30 Oct 2025

Called to remember!

 Unusually, we celebrate All Saints Day and All Souls Day over this weekend. We remember our call to be saints, as well as those who have died. This dual call embodies the corporal and spiritual works of mercy. The recognition that our external actions mirror our internal sense of who we are called to become. This call to be saints and to pray for others is at the heart of these two commemorations.

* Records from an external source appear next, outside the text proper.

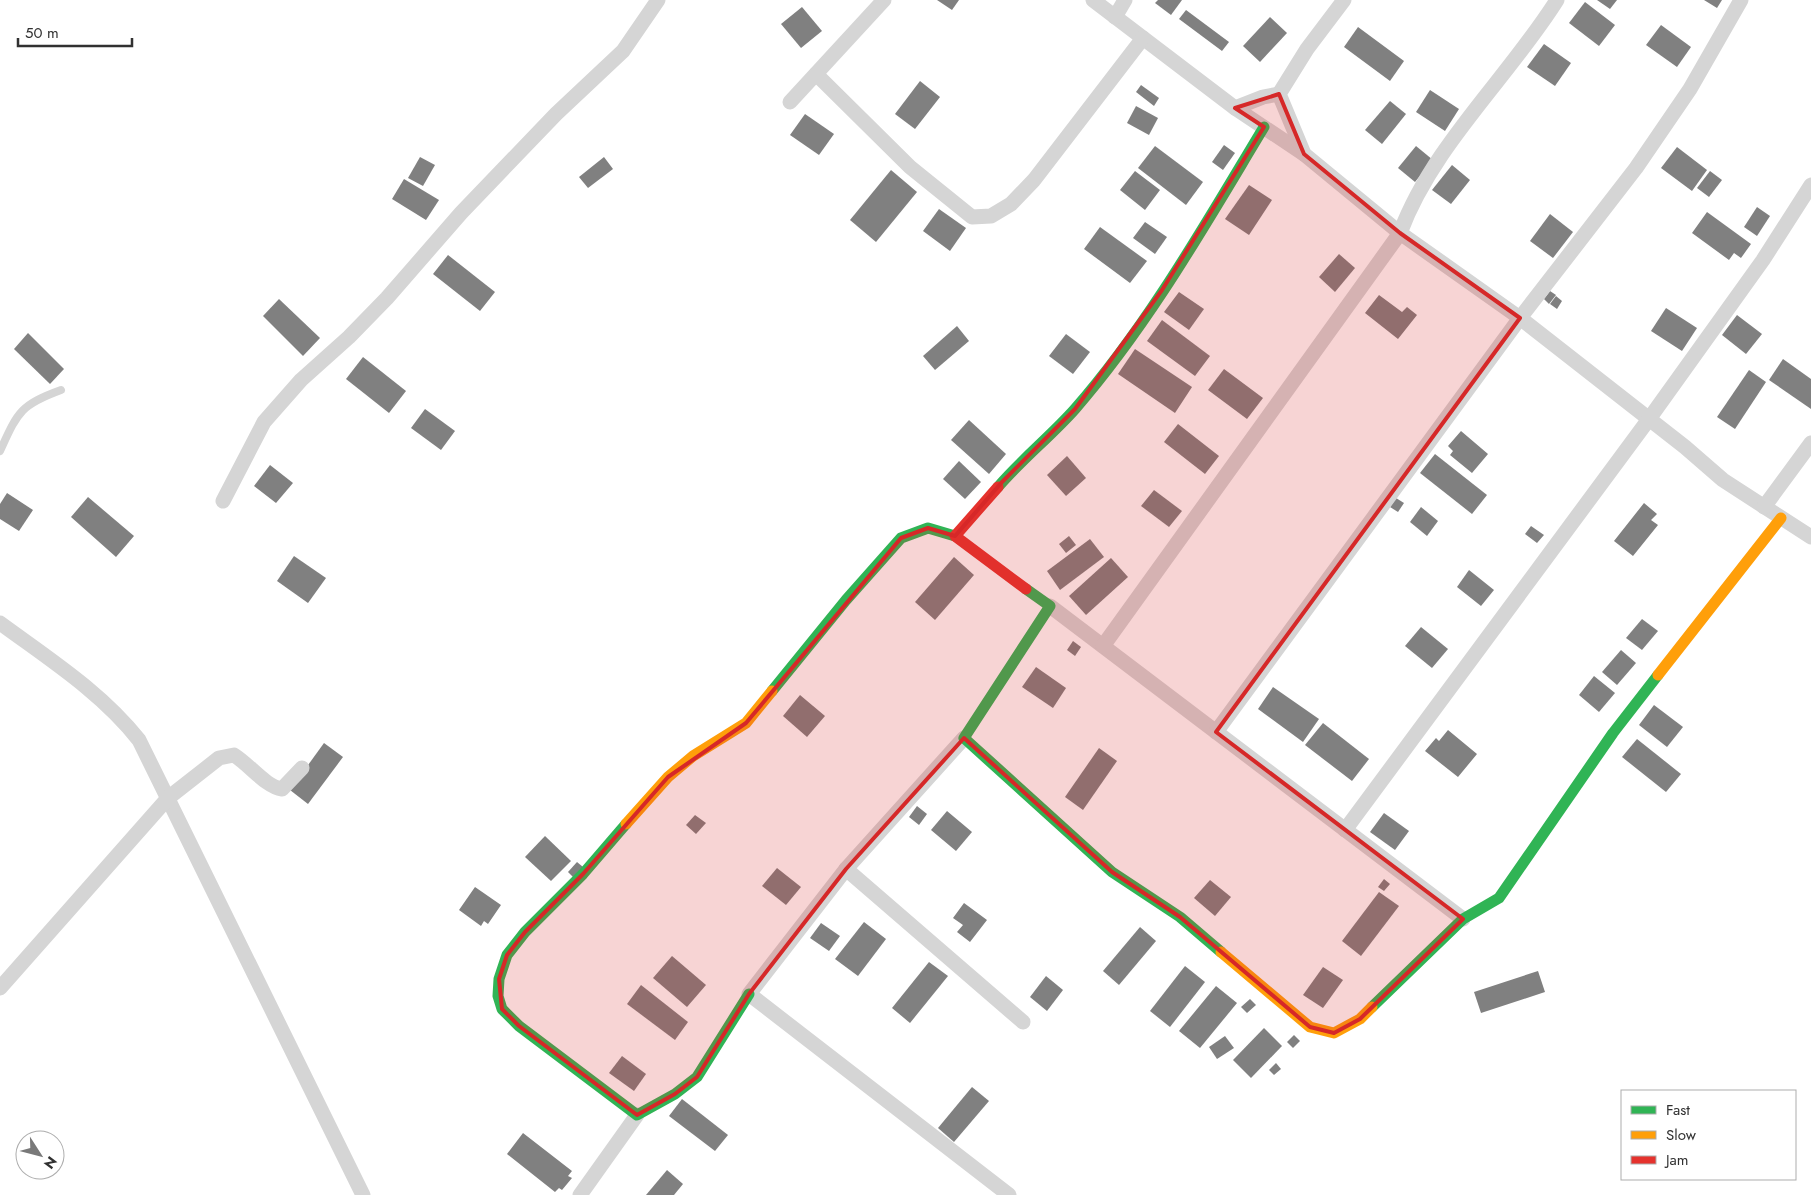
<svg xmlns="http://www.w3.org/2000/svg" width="1811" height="1195" viewBox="0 0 1811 1195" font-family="Jost,sans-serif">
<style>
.building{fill:#808080}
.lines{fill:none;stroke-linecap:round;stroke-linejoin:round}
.lane{stroke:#d5d5d5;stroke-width:8}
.street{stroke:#d5d5d5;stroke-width:15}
.fast{stroke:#30b455;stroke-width:11}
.slow{stroke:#ff9f0a;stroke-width:11}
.jam{stroke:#e5322d;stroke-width:11}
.marked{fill:#d62828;fill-opacity:0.2;stroke:#d62828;stroke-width:4;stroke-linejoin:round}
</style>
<rect width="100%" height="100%" fill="#fff"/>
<!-- building -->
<g class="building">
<path d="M937,0H959L952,10Z"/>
<path d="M1158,0H1182L1171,15L1155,3Z"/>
<path d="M1597,0H1617L1610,9Z"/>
<path d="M1704,0H1722L1717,8Z"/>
<path d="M1585,2L1615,25L1599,46L1569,23Z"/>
<path d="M802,7L822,31L801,48L781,24Z"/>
<path d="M1186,10L1229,42L1222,51L1179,19Z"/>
<path d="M1270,17L1287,33L1260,62L1243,46Z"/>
<path d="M1661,25L1691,47L1677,67L1646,45Z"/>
<path d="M1358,27L1404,61L1390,81L1344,47Z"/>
<path d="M1544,44L1571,63L1555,86L1527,67Z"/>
<path d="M920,81L940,97L915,129L895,114Z"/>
<path d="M1141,85L1159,98L1154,106L1136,92Z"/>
<path d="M1430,90L1459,109L1445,131L1416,112Z"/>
<path d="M1390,101L1406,114L1382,144L1365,130Z"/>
<path d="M1136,106L1158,118L1149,135L1127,123Z"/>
<path d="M805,114L834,134L819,155L790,135Z"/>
<path d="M1224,145L1235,153L1223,170L1212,162Z"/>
<path d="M1155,146L1203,182L1186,205L1138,168Z"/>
<path d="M1416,146L1433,160L1415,182L1398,168Z"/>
<path d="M1677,147L1707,170L1692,191L1661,168Z"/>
<path d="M420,157L435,165L423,186L408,178Z"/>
<path d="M604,157L613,169L588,188L579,177Z"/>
<path d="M1452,165L1470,180L1451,204L1432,190Z"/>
<path d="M891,170L917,192L876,242L850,220Z"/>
<path d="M1135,171L1160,190L1145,210L1120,190Z"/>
<path d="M1710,171L1722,180L1709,197L1697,188Z"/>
<path d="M404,179L439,200L426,220L392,199Z"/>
<path d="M1249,185L1272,200L1249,235L1225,219Z"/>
<path d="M1757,207L1770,216L1757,236L1744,227Z"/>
<path d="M939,209L966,228L950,251L923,231Z"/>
<path d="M1707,212L1751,244L1741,258L1734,253L1729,260L1692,233Z"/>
<path d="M1550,214L1573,232L1553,258L1530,241Z"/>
<path d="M1145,222L1167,237L1155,254L1133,238Z"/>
<path d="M1100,227L1147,261L1130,283L1084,249Z"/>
<path d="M1339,254L1355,268L1335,292L1319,277Z"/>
<path d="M448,255L495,292L480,311L433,274Z"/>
<path d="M1550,291L1556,295L1549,304L1544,299Z"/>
<path d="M1179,292L1204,309L1189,330L1164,312Z"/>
<path d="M1379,295L1402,312L1407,307L1417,315L1398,339L1365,313Z"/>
<path d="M1556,296L1562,301L1557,309L1550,304Z"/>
<path d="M279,299L320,338L303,356L263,316Z"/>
<path d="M1666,308L1697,328L1682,351L1651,331Z"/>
<path d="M1737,315L1762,334L1746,354L1722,335Z"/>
<path d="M1162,320L1210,356L1195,376L1147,341Z"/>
<path d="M957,326L969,341L935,370L923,356Z"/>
<path d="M28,333L64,369L50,384L14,349Z"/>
<path d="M1066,334L1090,352L1073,374L1049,356Z"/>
<path d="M1135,349L1192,387L1175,413L1118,374Z"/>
<path d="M363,357L406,391L389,413L346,379Z"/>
<path d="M1783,359L1811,379V409L1769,380Z"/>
<path d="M1224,369L1263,398L1247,419L1208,390Z"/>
<path d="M1749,370L1766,382L1735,429L1717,417Z"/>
<path d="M425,409L455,431L441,450L411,428Z"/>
<path d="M969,420L1006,454L989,474L951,440Z"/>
<path d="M1178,424L1219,456L1205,474L1164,442Z"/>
<path d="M1461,431L1488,454L1472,473L1450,455L1453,451L1448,446Z"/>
<path d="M1435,454L1487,495L1472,514L1420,473Z"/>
<path d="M1067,456L1086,478L1066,496L1047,475Z"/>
<path d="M959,461L981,482L965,499L943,479Z"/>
<path d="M270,465L293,483L276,503L254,486Z"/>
<path d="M1154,490L1182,511L1169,527L1141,506Z"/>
<path d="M7,493L33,510L19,531L0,519V504Z"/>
<path d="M88,497L134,536L116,557L71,517Z"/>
<path d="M1396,498L1404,503L1398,512L1390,507Z"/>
<path d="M1644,503L1657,514L1651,520L1658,525L1633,556L1614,541Z"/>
<path d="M1421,507L1438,521L1427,536L1410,522Z"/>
<path d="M1531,526L1544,535L1537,543L1525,534Z"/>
<path d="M1069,536L1076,545L1066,553L1059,544Z"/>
<path d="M1090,539L1104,557L1060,590L1047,571Z"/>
<path d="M294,556L326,578L308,603L277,581Z"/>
<path d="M954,557L974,575L935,620L915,602Z"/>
<path d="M1111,558L1128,577L1086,615L1069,596Z"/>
<path d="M1469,570L1494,590L1481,606L1457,587Z"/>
<path d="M1642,619L1658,631L1642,650L1626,638Z"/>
<path d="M1421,627L1448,649L1432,668L1405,646Z"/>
<path d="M1073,641L1081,647L1075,656L1067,650Z"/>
<path d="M1621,650L1636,663L1617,685L1602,672Z"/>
<path d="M1036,667L1066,688L1053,708L1022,687Z"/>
<path d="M1594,676L1615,693L1599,712L1579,695Z"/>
<path d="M1273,687L1319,719L1303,742L1258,709Z"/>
<path d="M800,695L825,716L807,737L783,716Z"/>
<path d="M1654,705L1683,727L1667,747L1639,725Z"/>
<path d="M1323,723L1369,759L1352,781L1305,745Z"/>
<path d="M1448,730L1477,754L1458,777L1425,751L1436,738L1439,741Z"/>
<path d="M1637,739L1681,774L1666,792L1622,757Z"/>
<path d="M324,743L343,757L308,804L290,790Z"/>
<path d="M1099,748L1117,761L1083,810L1065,797Z"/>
<path d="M917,806L927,814L919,825L909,817Z"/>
<path d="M947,811L972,832L956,851L931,830Z"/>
<path d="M1384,813L1409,831L1395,850L1370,832Z"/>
<path d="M695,815L706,823L696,834L686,825Z"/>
<path d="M545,836L571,861L551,881L525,857Z"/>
<path d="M577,862L583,867L573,877L568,872Z"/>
<path d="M777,868L801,887L786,905L762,886Z"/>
<path d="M1384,879L1390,884L1384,891L1378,887Z"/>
<path d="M1210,880L1231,897L1215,916L1194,898Z"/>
<path d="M475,887L501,905L488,924L484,921L481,926L459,910Z"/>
<path d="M1379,892L1399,906L1361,956L1342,941Z"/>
<path d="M964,903L987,920L970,942L957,932L963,925L953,918Z"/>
<path d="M864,922L886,939L858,976L835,959Z"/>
<path d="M821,923L840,936L829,951L810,938Z"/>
<path d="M1140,927L1156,941L1119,985L1103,971Z"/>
<path d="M672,956L706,985L687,1007L653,978Z"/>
<path d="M929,962L948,976L910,1023L892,1008Z"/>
<path d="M1185,966L1205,982L1170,1027L1150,1011Z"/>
<path d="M1323,967L1343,980L1323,1008L1303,995Z"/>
<path d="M1538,971L1545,992L1481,1013L1474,992Z"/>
<path d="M1046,976L1063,990L1047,1011L1030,997Z"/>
<path d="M641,985L688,1022L675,1040L627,1004Z"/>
<path d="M1216,986L1237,1003L1200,1048L1179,1031Z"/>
<path d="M1250,999L1256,1005L1247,1013L1241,1007Z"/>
<path d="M1264,1028L1282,1046L1251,1078L1233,1060Z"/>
<path d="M1294,1035L1300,1041L1293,1048L1287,1042Z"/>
<path d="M1225,1036L1234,1048L1217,1059L1209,1047Z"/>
<path d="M622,1056L646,1074L634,1091L609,1073Z"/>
<path d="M1276,1063L1281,1069L1274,1075L1269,1070Z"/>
<path d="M972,1087L989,1101L954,1142L938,1128Z"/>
<path d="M682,1099L728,1135L715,1151L669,1116Z"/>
<path d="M523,1133L572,1171L568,1176L572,1178L562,1190L559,1188L555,1192L507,1154Z"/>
<path d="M667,1170L683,1184L674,1195H646Z"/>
</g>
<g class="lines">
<!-- lane -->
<path class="lane" d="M0,451C18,412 20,405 61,390"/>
<!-- street -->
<g class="street">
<path d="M1093,0L1235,108L1304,154"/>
<path d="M1344,0L1307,49L1279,94L1304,154L1400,233L1520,318L1685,447L1723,480L1811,537"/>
<path d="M1115,17L1125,0"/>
<path d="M816,74L910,167L972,217L991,216L1011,204L1034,180L1143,38"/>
<path d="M790,102L884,0"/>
<path d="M1235,108L1263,97L1279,94"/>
<path d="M223,501L264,422L301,380L349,337L387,298L461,213L556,114L623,51L658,0"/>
<path d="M1764,507L1811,443"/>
<path d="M1050,606L1463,919"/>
<path d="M0,623C49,659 101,692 139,740L363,1195"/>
<path d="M1103,646L1400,233C1433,145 1508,78 1557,0"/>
<path d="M1216,732L1520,318L1636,168L1690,89L1741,0"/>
<path d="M964,738L846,869L749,994L1009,1195"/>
<path d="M1345,830L1649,419L1763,260L1811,185"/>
<path d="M846,869L1023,1022"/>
<path d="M0,988L168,798L219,758L234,755C250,765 266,787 282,789L302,768"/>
<path d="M580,1195L637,1115"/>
</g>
<!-- fast -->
<g class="fast">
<path d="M998,487C1022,459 1051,436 1075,409C1149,324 1206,223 1264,127"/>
<path d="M1026,589L1050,606L964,738L1112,872L1180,917L1221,952"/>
<path d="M772,691L846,600L901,538L928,528L955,536"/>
<path d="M626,824L583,874L525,932L507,955L499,979L498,996L502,1009L519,1026L637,1115L675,1094L697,1077L749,994"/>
<path d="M1372,1007L1463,919L1499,898L1613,733L1658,675"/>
</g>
<!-- slow -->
<g class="slow">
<path d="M1658,675L1781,518"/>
<path d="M626,824L668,777L693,756L746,723L772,691"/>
<path d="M1221,952L1310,1027L1334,1033L1360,1019L1372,1007"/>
</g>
<!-- jam -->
<path class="jam" d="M998,487L955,536L1026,589"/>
</g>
<!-- marked area -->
<path class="marked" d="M1279,94L1304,154L1400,233L1520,318L1216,732L1463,919L1360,1019L1334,1033L1310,1027L1180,917L1112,872L964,738L846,869L749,994L697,1077L675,1094L637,1115L519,1026L502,1009L499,979L507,955L525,932L583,874L668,777L746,723L901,538L928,528L955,536L1002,482L1075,409L1162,290L1264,127L1235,108Z"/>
<!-- legend -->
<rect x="1621" y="1090" width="175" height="90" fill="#ffffff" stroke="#adadad"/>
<rect x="1631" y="1106" width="25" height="8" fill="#30b455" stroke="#adadad"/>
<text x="1666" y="1115" font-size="15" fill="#313131">Fast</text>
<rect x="1631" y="1131" width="25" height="8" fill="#ff9f0a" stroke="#adadad"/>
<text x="1666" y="1140" font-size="15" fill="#313131">Slow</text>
<rect x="1631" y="1156" width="25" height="8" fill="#e5322d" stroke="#adadad"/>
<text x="1666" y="1165" font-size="15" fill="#313131">Jam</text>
<!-- north arrow -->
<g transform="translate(40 1155) rotate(126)"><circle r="24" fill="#ffffff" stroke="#adadad"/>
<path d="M0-4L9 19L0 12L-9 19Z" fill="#797979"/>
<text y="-8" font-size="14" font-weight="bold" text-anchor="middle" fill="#313131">N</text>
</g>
<!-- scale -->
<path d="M18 38v8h114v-8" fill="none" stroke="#313131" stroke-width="2.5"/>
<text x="25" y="38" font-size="15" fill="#313131" stroke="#ffffff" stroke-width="4" paint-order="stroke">50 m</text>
</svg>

  When I read CS Lewis' book A Grief Observed, he noticed that in the midst of his sadness, whether it was directed to prayers for his deceased wife or towards himself. This can be our own experience of loss, where we feel like people standing in an empty cave, shouting into the dark. As we speak the person's name, we start to hear the echo of our own voice. This echo can disturb us because we wonder how deeply the wound that we feel may be healed. We don't want to just be people who become enveloped by the silence that can settle upon us. Yet the very act of remembering the person can lead to noticing that this same place of silence contains a wound of love. It is from this place of love that we feel the bittersweet taste of what it is to grieve the loss of someone we love and who has loved us.

As people called to become saints, we also notice how we reach out to others with this emptiness. This is not just to fill our emptiness with activity but rather to offer our availability for the good of another. It is the paradox of our faith that we surrender everything so that people may discover a space in which they can become themselves. By offering even our poverty of emptiness we can discover a God who can meet us even at the time when we feel most bereft of answers.